Amongst all the summer blockbusters, there has been a release of this lower budget Australian supernatural psychological horror film, directed by Danny and Michael Philippou and written by Danny Philippou and Bill Hinzman.
After being orphaned, 17 year old Andy (Billy Barratt) and his partially sighted step-sister Piper (Sora Wong) are sent to live with Laura (Sally Hawkins), a former counsellor who is recovering from the death of her daughter and who also fosters a mute boy named Oliver (Jonah Wren Phillips). Andy struggles to settle in as he becomes increasingly unsettled by Laura and Oliver’s strange behaviour.
The Phillippou brothers brought us the well received Talk to Me a couple of years ago and the critical reception for Bring Her Back has exceeded the one for that. I can understand why, as this is a deeply unsettling film. I have not felt so unnerved in a cinema since seeing Midsommar in 2019.
It has enough bloody moments, and times when I could no longer look at the screen, to satisfy gore fans. But there is much more to the story than that. At its core, it is a study of grief and how it can consume you, making you act irrationally. It also touches on the long term effects of childhood abuse.
Hawkins is scarily brilliant as a previously caring and successful woman driven insane by the death of her daughter. Wong is terrific too as the kind Piper and she shares a nice chemistry with Barratt who is good as the protective Andy.
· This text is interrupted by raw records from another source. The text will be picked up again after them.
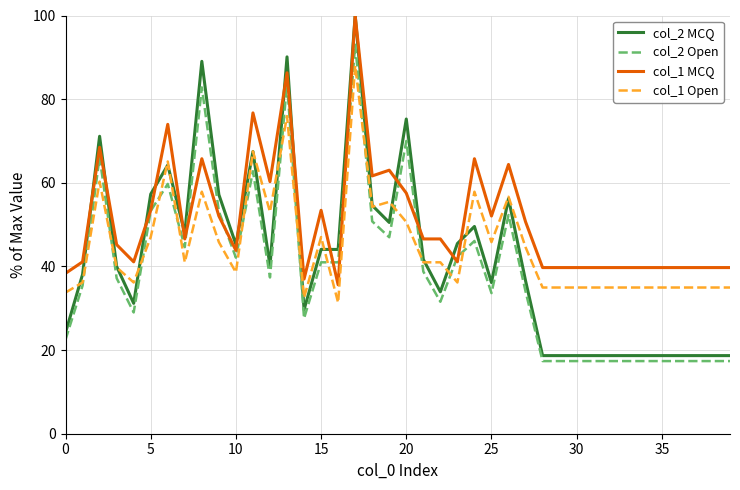

True or false: col_1 Open and col_1 MCQ intersect in this chart.

False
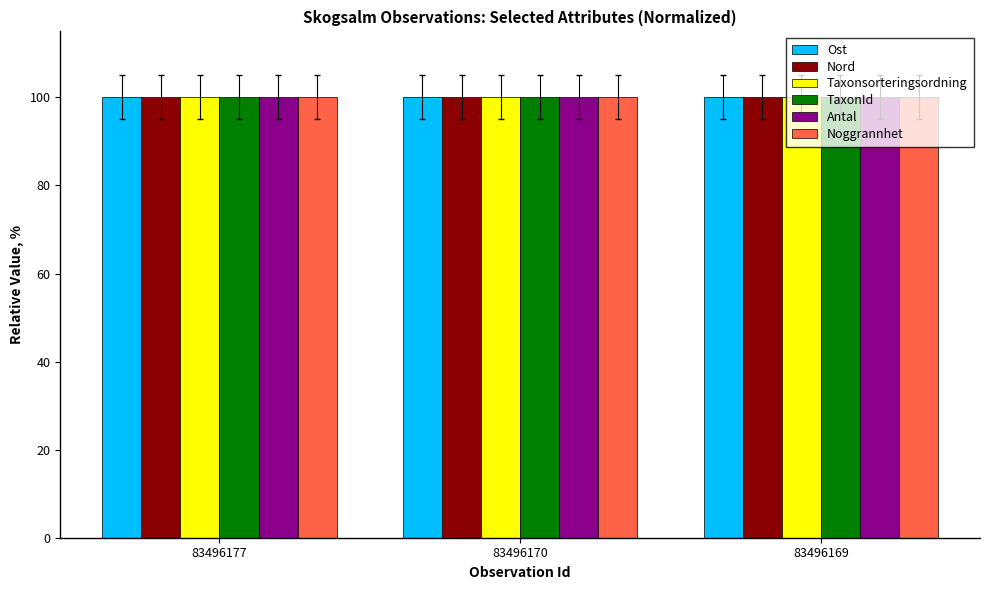

What is the maximum value shown in the chart?

100.0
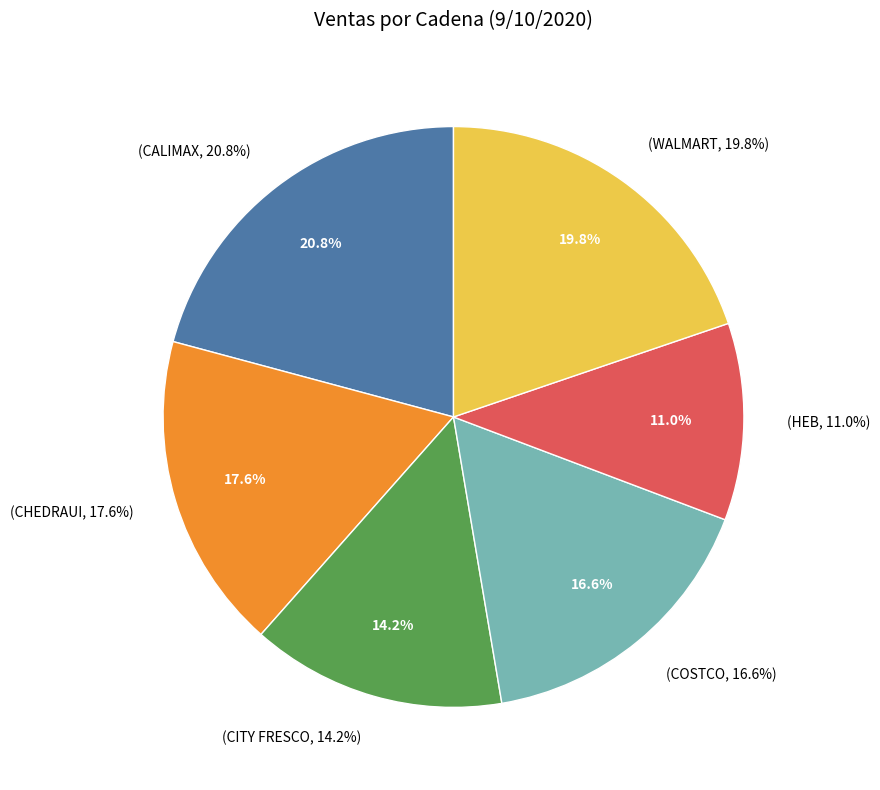

Is it true that HEB is 11% of the pie?

True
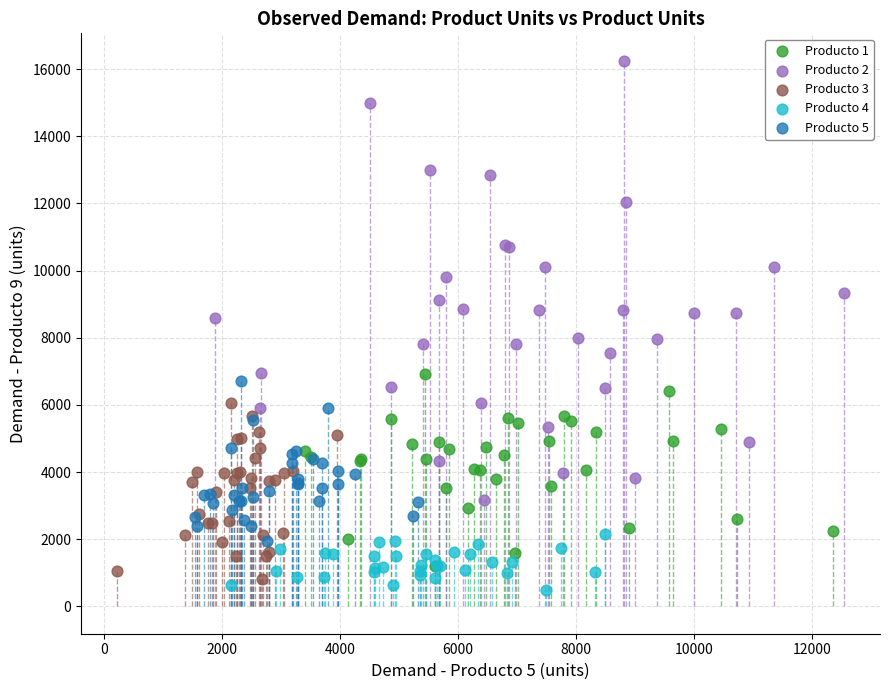

Which series reaches the maximum Y coordinate?

Producto 2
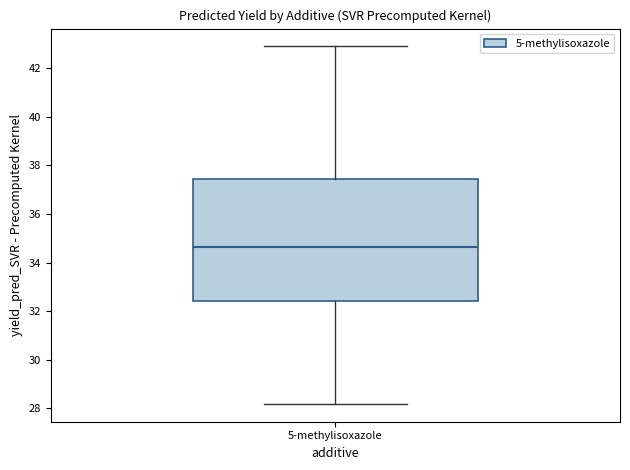

Where is the lower edge of the box for 5-methylisoxazole on the y-axis? The values are not printed on the chart, so give them approximately, as read against the axis.

32.4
The only part of this intense movie that I did not find satisfying are the scenes of a blood thirsty, cannibalistic cult, watched by Laura on old videotapes, that give her inspiration to act in the way she does. I felt that needed more explanation. Where did the footage come from? How did Laura get the recordings? It felt like something out of a more conventional horror movie.
But that was only a small part of Bring Her Back, which left me thinking and more than a little discombobulated.